Set task 1. From the Marburg text, copy the passage from "Paul Natorp, a" to "and a university." word for word.
Set task 2. According to the Marburg text, at what hour did Martin Heidegger regularly begin his seminars?
Set task 3. Using the Marburg text, explain why Paul Natorp lectured by candle light.

Welch, Liliane: On the Way to Marburg. In: Ahornblätter. Marburger Beiträge zur Kanada-Forschung. 11. Marburg 1998.(Schriften der Universitätsbibliothek Marburg ; 84)
http://archiv.ub.uni-marburg.de/sum/84/sum84-3.html



Liliane Welch


On the Way to Marburg

“We hastened through the entire world of Antiquity for fifteen years, one evening each week, in reading sessions at Bultmann’s house“, “No lecture, no poetry reading, no play or concert could happen unless it was a place of meeting and of common experience,“ Hans-Georg Gadamer writes about Marburg in the 1920s. A mood of spiritual revolution and discussion orgies inflamed that town.

Paul Natorp, a man of wonderful silences, lecturing by candle light when the electricity was interrupted. Martin Heidegger, dressed once in skiing attire and reprimanded by his colleagues: “Thus you go to lecture!“ -- regularly beginning his seminars at seven o’clock in the morning (while his colleague Nicolai Hartmann retained the students they both shared in his classes until eleven o’clock the evening before). The art historian Richard Hamann forever aspiring to unsettle the bourgeois habits of his fellow citizens. The scholar Ernst Robert Curtius travelling by train to Giessen for a decent meal in ist railroad station. Saint Elisabeth and Count Philipp founding a hospice and a university.

Figures from another world. Predecessors on a search. What were these pilgrims ultimately seeking in these Lahn hills, in this city with the first German gothic church, the first protestant university in Europe?

Record extracts.
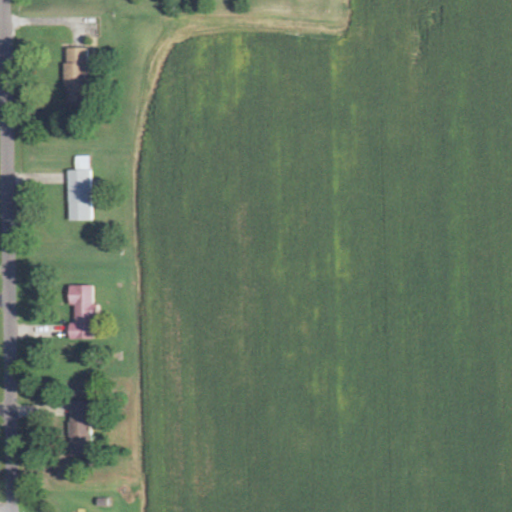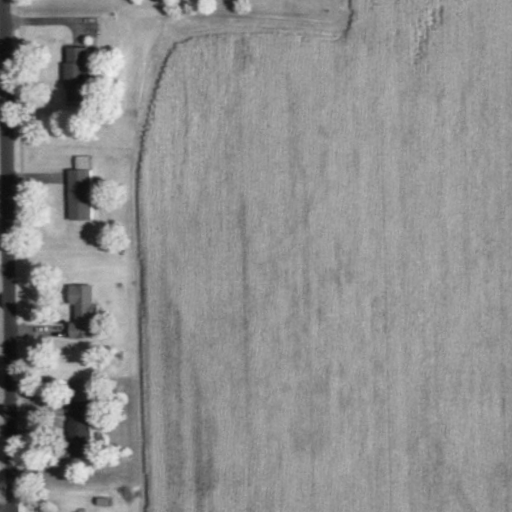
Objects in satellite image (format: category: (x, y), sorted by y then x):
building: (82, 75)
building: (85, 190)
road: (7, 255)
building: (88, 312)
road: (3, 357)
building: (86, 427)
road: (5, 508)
--
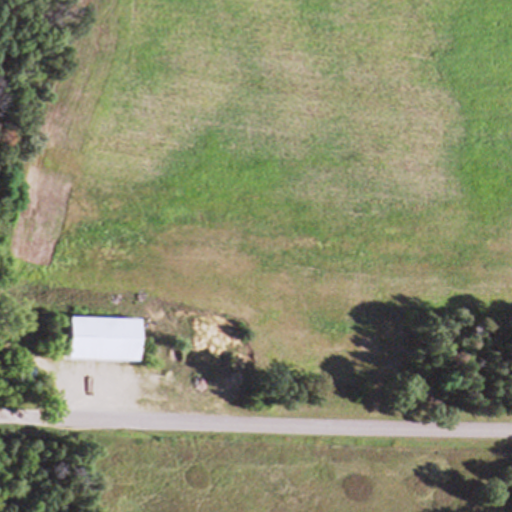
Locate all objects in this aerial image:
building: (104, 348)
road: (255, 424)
* * *
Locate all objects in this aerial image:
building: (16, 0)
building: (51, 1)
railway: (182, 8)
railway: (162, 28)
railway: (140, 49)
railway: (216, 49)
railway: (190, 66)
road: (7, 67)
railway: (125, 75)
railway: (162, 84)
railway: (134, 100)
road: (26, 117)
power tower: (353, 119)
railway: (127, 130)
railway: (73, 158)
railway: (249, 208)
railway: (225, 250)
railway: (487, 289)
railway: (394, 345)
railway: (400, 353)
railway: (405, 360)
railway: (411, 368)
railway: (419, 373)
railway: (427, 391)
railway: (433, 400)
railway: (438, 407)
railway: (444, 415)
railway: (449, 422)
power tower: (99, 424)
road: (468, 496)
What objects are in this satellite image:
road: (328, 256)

Exercise response 1.
Paul Natorp, a man of wonderful silences, lecturing by candle light when the electricity was interrupted. Martin Heidegger, dressed once in skiing attire and reprimanded by his colleagues: “Thus you go to lecture!“ -- regularly beginning his seminars at seven o’clock in the morning (while his colleague Nicolai Hartmann retained the students they both shared in his classes until eleven o’clock the evening before). The art historian Richard Hamann forever aspiring to unsettle the bourgeois habits of his fellow citizens. The scholar Ernst Robert Curtius travelling by train to Giessen for a decent meal in ist railroad station. Saint Elisabeth and Count Philipp founding a hospice and a university.

Exercise response 2. He began them at seven o'clock in the morning.

Exercise response 3. Paul Natorp lectured by candle light whenever the electricity was interrupted.